A lot of people in this country took issue with the Obama Administration when, time after time, the economic woes of the country were blamed on the previous administration. But to be honest, West Pines and the Conference Center were the ideas of a previous administration and in a pre-recession economy, they seemed like a good concept. But in this climate, in hindsight, they don’t have the same glow.

Mayor Harvey Persons will tell you quickly that this wasn’t his idea, but now he and this council have to find a away to make it work. They are trying everything, and so far the results are mixed at best.

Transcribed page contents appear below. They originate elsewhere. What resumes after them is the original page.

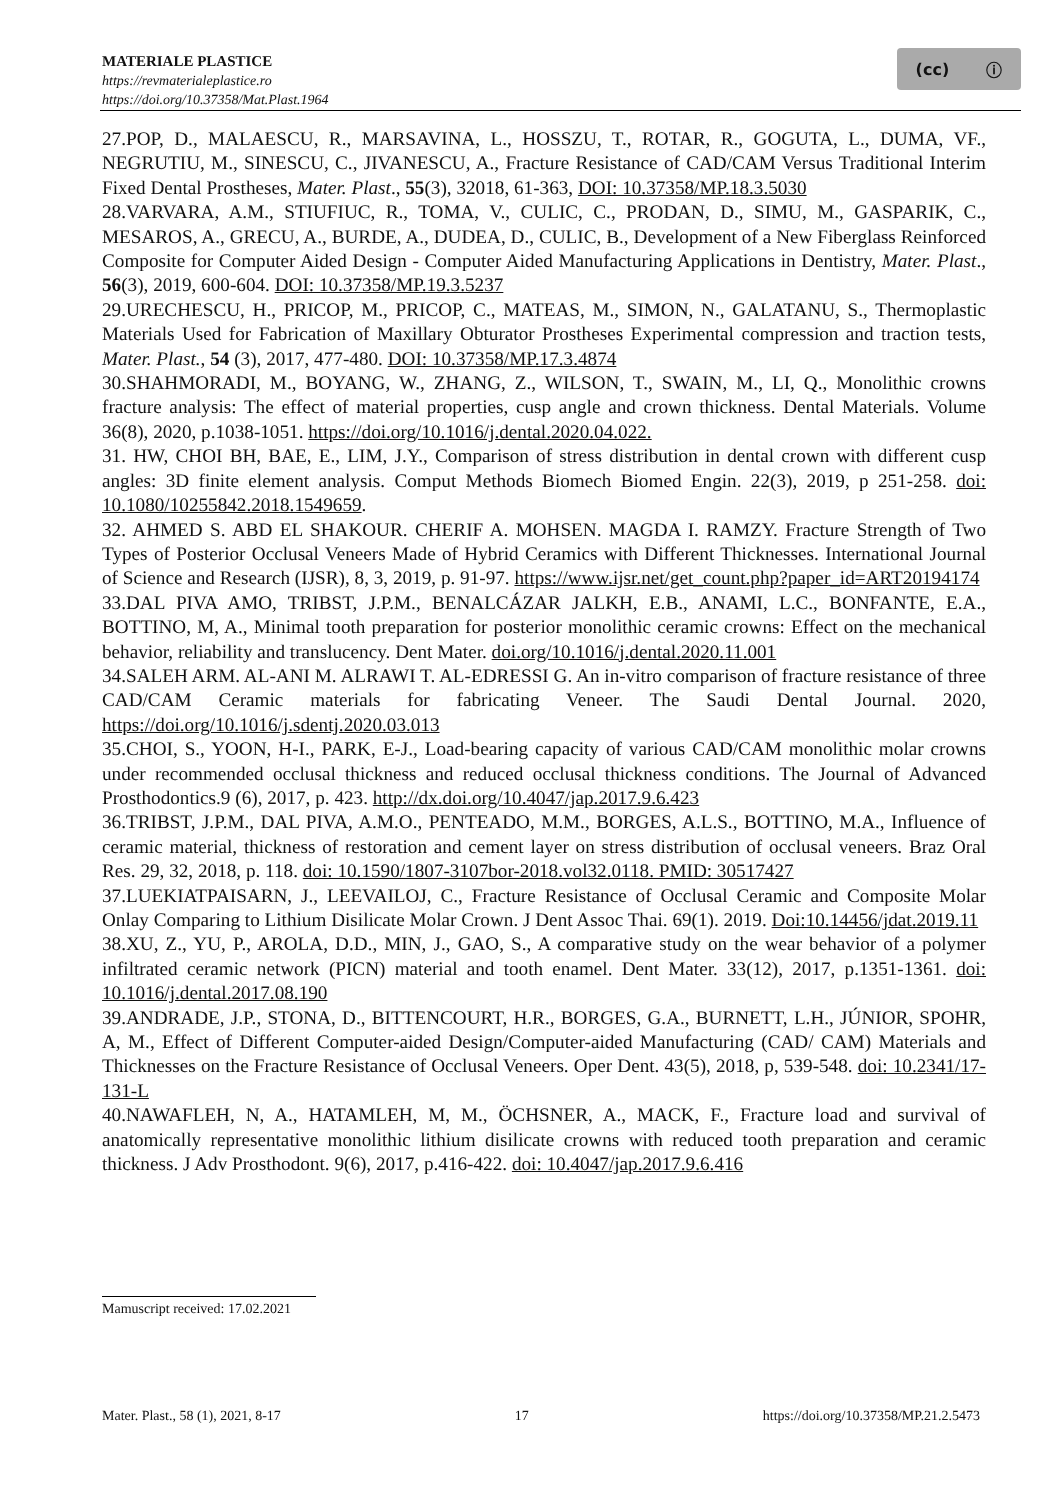MATERIALE PLASTICE
https://revmaterialeplastice.ro
https://doi.org/10.37358/Mat.Plast.1964
(cc) ⓘ
27.POP, D., MALAESCU, R., MARSAVINA, L., HOSSZU, T., ROTAR, R., GOGUTA, L., DUMA, VF., NEGRUTIU, M., SINESCU, C., JIVANESCU, A., Fracture Resistance of CAD/CAM Versus Traditional Interim Fixed Dental Prostheses, Mater. Plast., 55(3), 32018, 61-363, DOI: 10.37358/MP.18.3.5030
28.VARVARA, A.M., STIUFIUC, R., TOMA, V., CULIC, C., PRODAN, D., SIMU, M., GASPARIK, C., MESAROS, A., GRECU, A., BURDE, A., DUDEA, D., CULIC, B., Development of a New Fiberglass Reinforced Composite for Computer Aided Design - Computer Aided Manufacturing Applications in Dentistry, Mater. Plast., 56(3), 2019, 600-604. DOI: 10.37358/MP.19.3.5237
29.URECHESCU, H., PRICOP, M., PRICOP, C., MATEAS, M., SIMON, N., GALATANU, S., Thermoplastic Materials Used for Fabrication of Maxillary Obturator Prostheses Experimental compression and traction tests, Mater. Plast., 54 (3), 2017, 477-480. DOI: 10.37358/MP.17.3.4874
30.SHAHMORADI, M., BOYANG, W., ZHANG, Z., WILSON, T., SWAIN, M., LI, Q., Monolithic crowns fracture analysis: The effect of material properties, cusp angle and crown thickness. Dental Materials. Volume 36(8), 2020, p.1038-1051. https://doi.org/10.1016/j.dental.2020.04.022.
31. HW, CHOI BH, BAE, E., LIM, J.Y., Comparison of stress distribution in dental crown with different cusp angles: 3D finite element analysis. Comput Methods Biomech Biomed Engin. 22(3), 2019, p 251-258. doi: 10.1080/10255842.2018.1549659.
32. AHMED S. ABD EL SHAKOUR. CHERIF A. MOHSEN. MAGDA I. RAMZY. Fracture Strength of Two Types of Posterior Occlusal Veneers Made of Hybrid Ceramics with Different Thicknesses. International Journal of Science and Research (IJSR), 8, 3, 2019, p. 91-97. https://www.ijsr.net/get_count.php?paper_id=ART20194174
33.DAL PIVA AMO, TRIBST, J.P.M., BENALCÁZAR JALKH, E.B., ANAMI, L.C., BONFANTE, E.A., BOTTINO, M, A., Minimal tooth preparation for posterior monolithic ceramic crowns: Effect on the mechanical behavior, reliability and translucency. Dent Mater. doi.org/10.1016/j.dental.2020.11.001
34.SALEH ARM. AL-ANI M. ALRAWI T. AL-EDRESSI G. An in-vitro comparison of fracture resistance of three CAD/CAM Ceramic materials for fabricating Veneer. The Saudi Dental Journal. 2020, https://doi.org/10.1016/j.sdentj.2020.03.013
35.CHOI, S., YOON, H-I., PARK, E-J., Load-bearing capacity of various CAD/CAM monolithic molar crowns under recommended occlusal thickness and reduced occlusal thickness conditions. The Journal of Advanced Prosthodontics.9 (6), 2017, p. 423. http://dx.doi.org/10.4047/jap.2017.9.6.423
36.TRIBST, J.P.M., DAL PIVA, A.M.O., PENTEADO, M.M., BORGES, A.L.S., BOTTINO, M.A., Influence of ceramic material, thickness of restoration and cement layer on stress distribution of occlusal veneers. Braz Oral Res. 29, 32, 2018, p. 118. doi: 10.1590/1807-3107bor-2018.vol32.0118. PMID: 30517427
37.LUEKIATPAISARN, J., LEEVAILOJ, C., Fracture Resistance of Occlusal Ceramic and Composite Molar Onlay Comparing to Lithium Disilicate Molar Crown. J Dent Assoc Thai. 69(1). 2019. Doi:10.14456/jdat.2019.11
38.XU, Z., YU, P., AROLA, D.D., MIN, J., GAO, S., A comparative study on the wear behavior of a polymer infiltrated ceramic network (PICN) material and tooth enamel. Dent Mater. 33(12), 2017, p.1351-1361. doi: 10.1016/j.dental.2017.08.190
39.ANDRADE, J.P., STONA, D., BITTENCOURT, H.R., BORGES, G.A., BURNETT, L.H., JÚNIOR, SPOHR, A, M., Effect of Different Computer-aided Design/Computer-aided Manufacturing (CAD/ CAM) Materials and Thicknesses on the Fracture Resistance of Occlusal Veneers. Oper Dent. 43(5), 2018, p, 539-548. doi: 10.2341/17-131-L
40.NAWAFLEH, N, A., HATAMLEH, M, M., ÖCHSNER, A., MACK, F., Fracture load and survival of anatomically representative monolithic lithium disilicate crowns with reduced tooth preparation and ceramic thickness. J Adv Prosthodont. 9(6), 2017, p.416-422. doi: 10.4047/jap.2017.9.6.416
Mamuscript received: 17.02.2021
Mater. Plast., 58 (1), 2021, 8-17 17 https://doi.org/10.37358/MP.21.2.5473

We asked Councilman Mike Miller how he felt about the budget mess, how the city got to this point and how should the council deal with it. The answer wasn’t sunshine and rainbows, but is was as close to the way we see it as we have heard so far.

“The city is in an unfortunate financial crisis that is a direct result of the former mayor’s leadership and those who followed his reckless initiatives,” Miller said. “Being fiscally and economically conservative, I believe the primary function of city government is to provide for the general welfare and safety of the city residents and businesses; not to provide taxpayer-supplemented government services, which directly compete with the local private sector and discourage private investment. While we need to learn from mistakes of the past, dwelling on them will not solve the tough issues.

“The current mayor and council have inherited the problem, together we are working to develop a solution that does not jeopardize the fiscal or physical welfare of our citizens. I believe that by being as efficient and transparent as possible, the current mayor and council can instill confidence in our citizens so that our community can weather this financial storm together.”

Blaming a headline in a newspaper isn’t going to change that you have more expenses than you have income right now. So cut the budget to the bone, find any new revenues that may be out there and use a safe level of reserves. Then and only then, ask the taxpayers for help.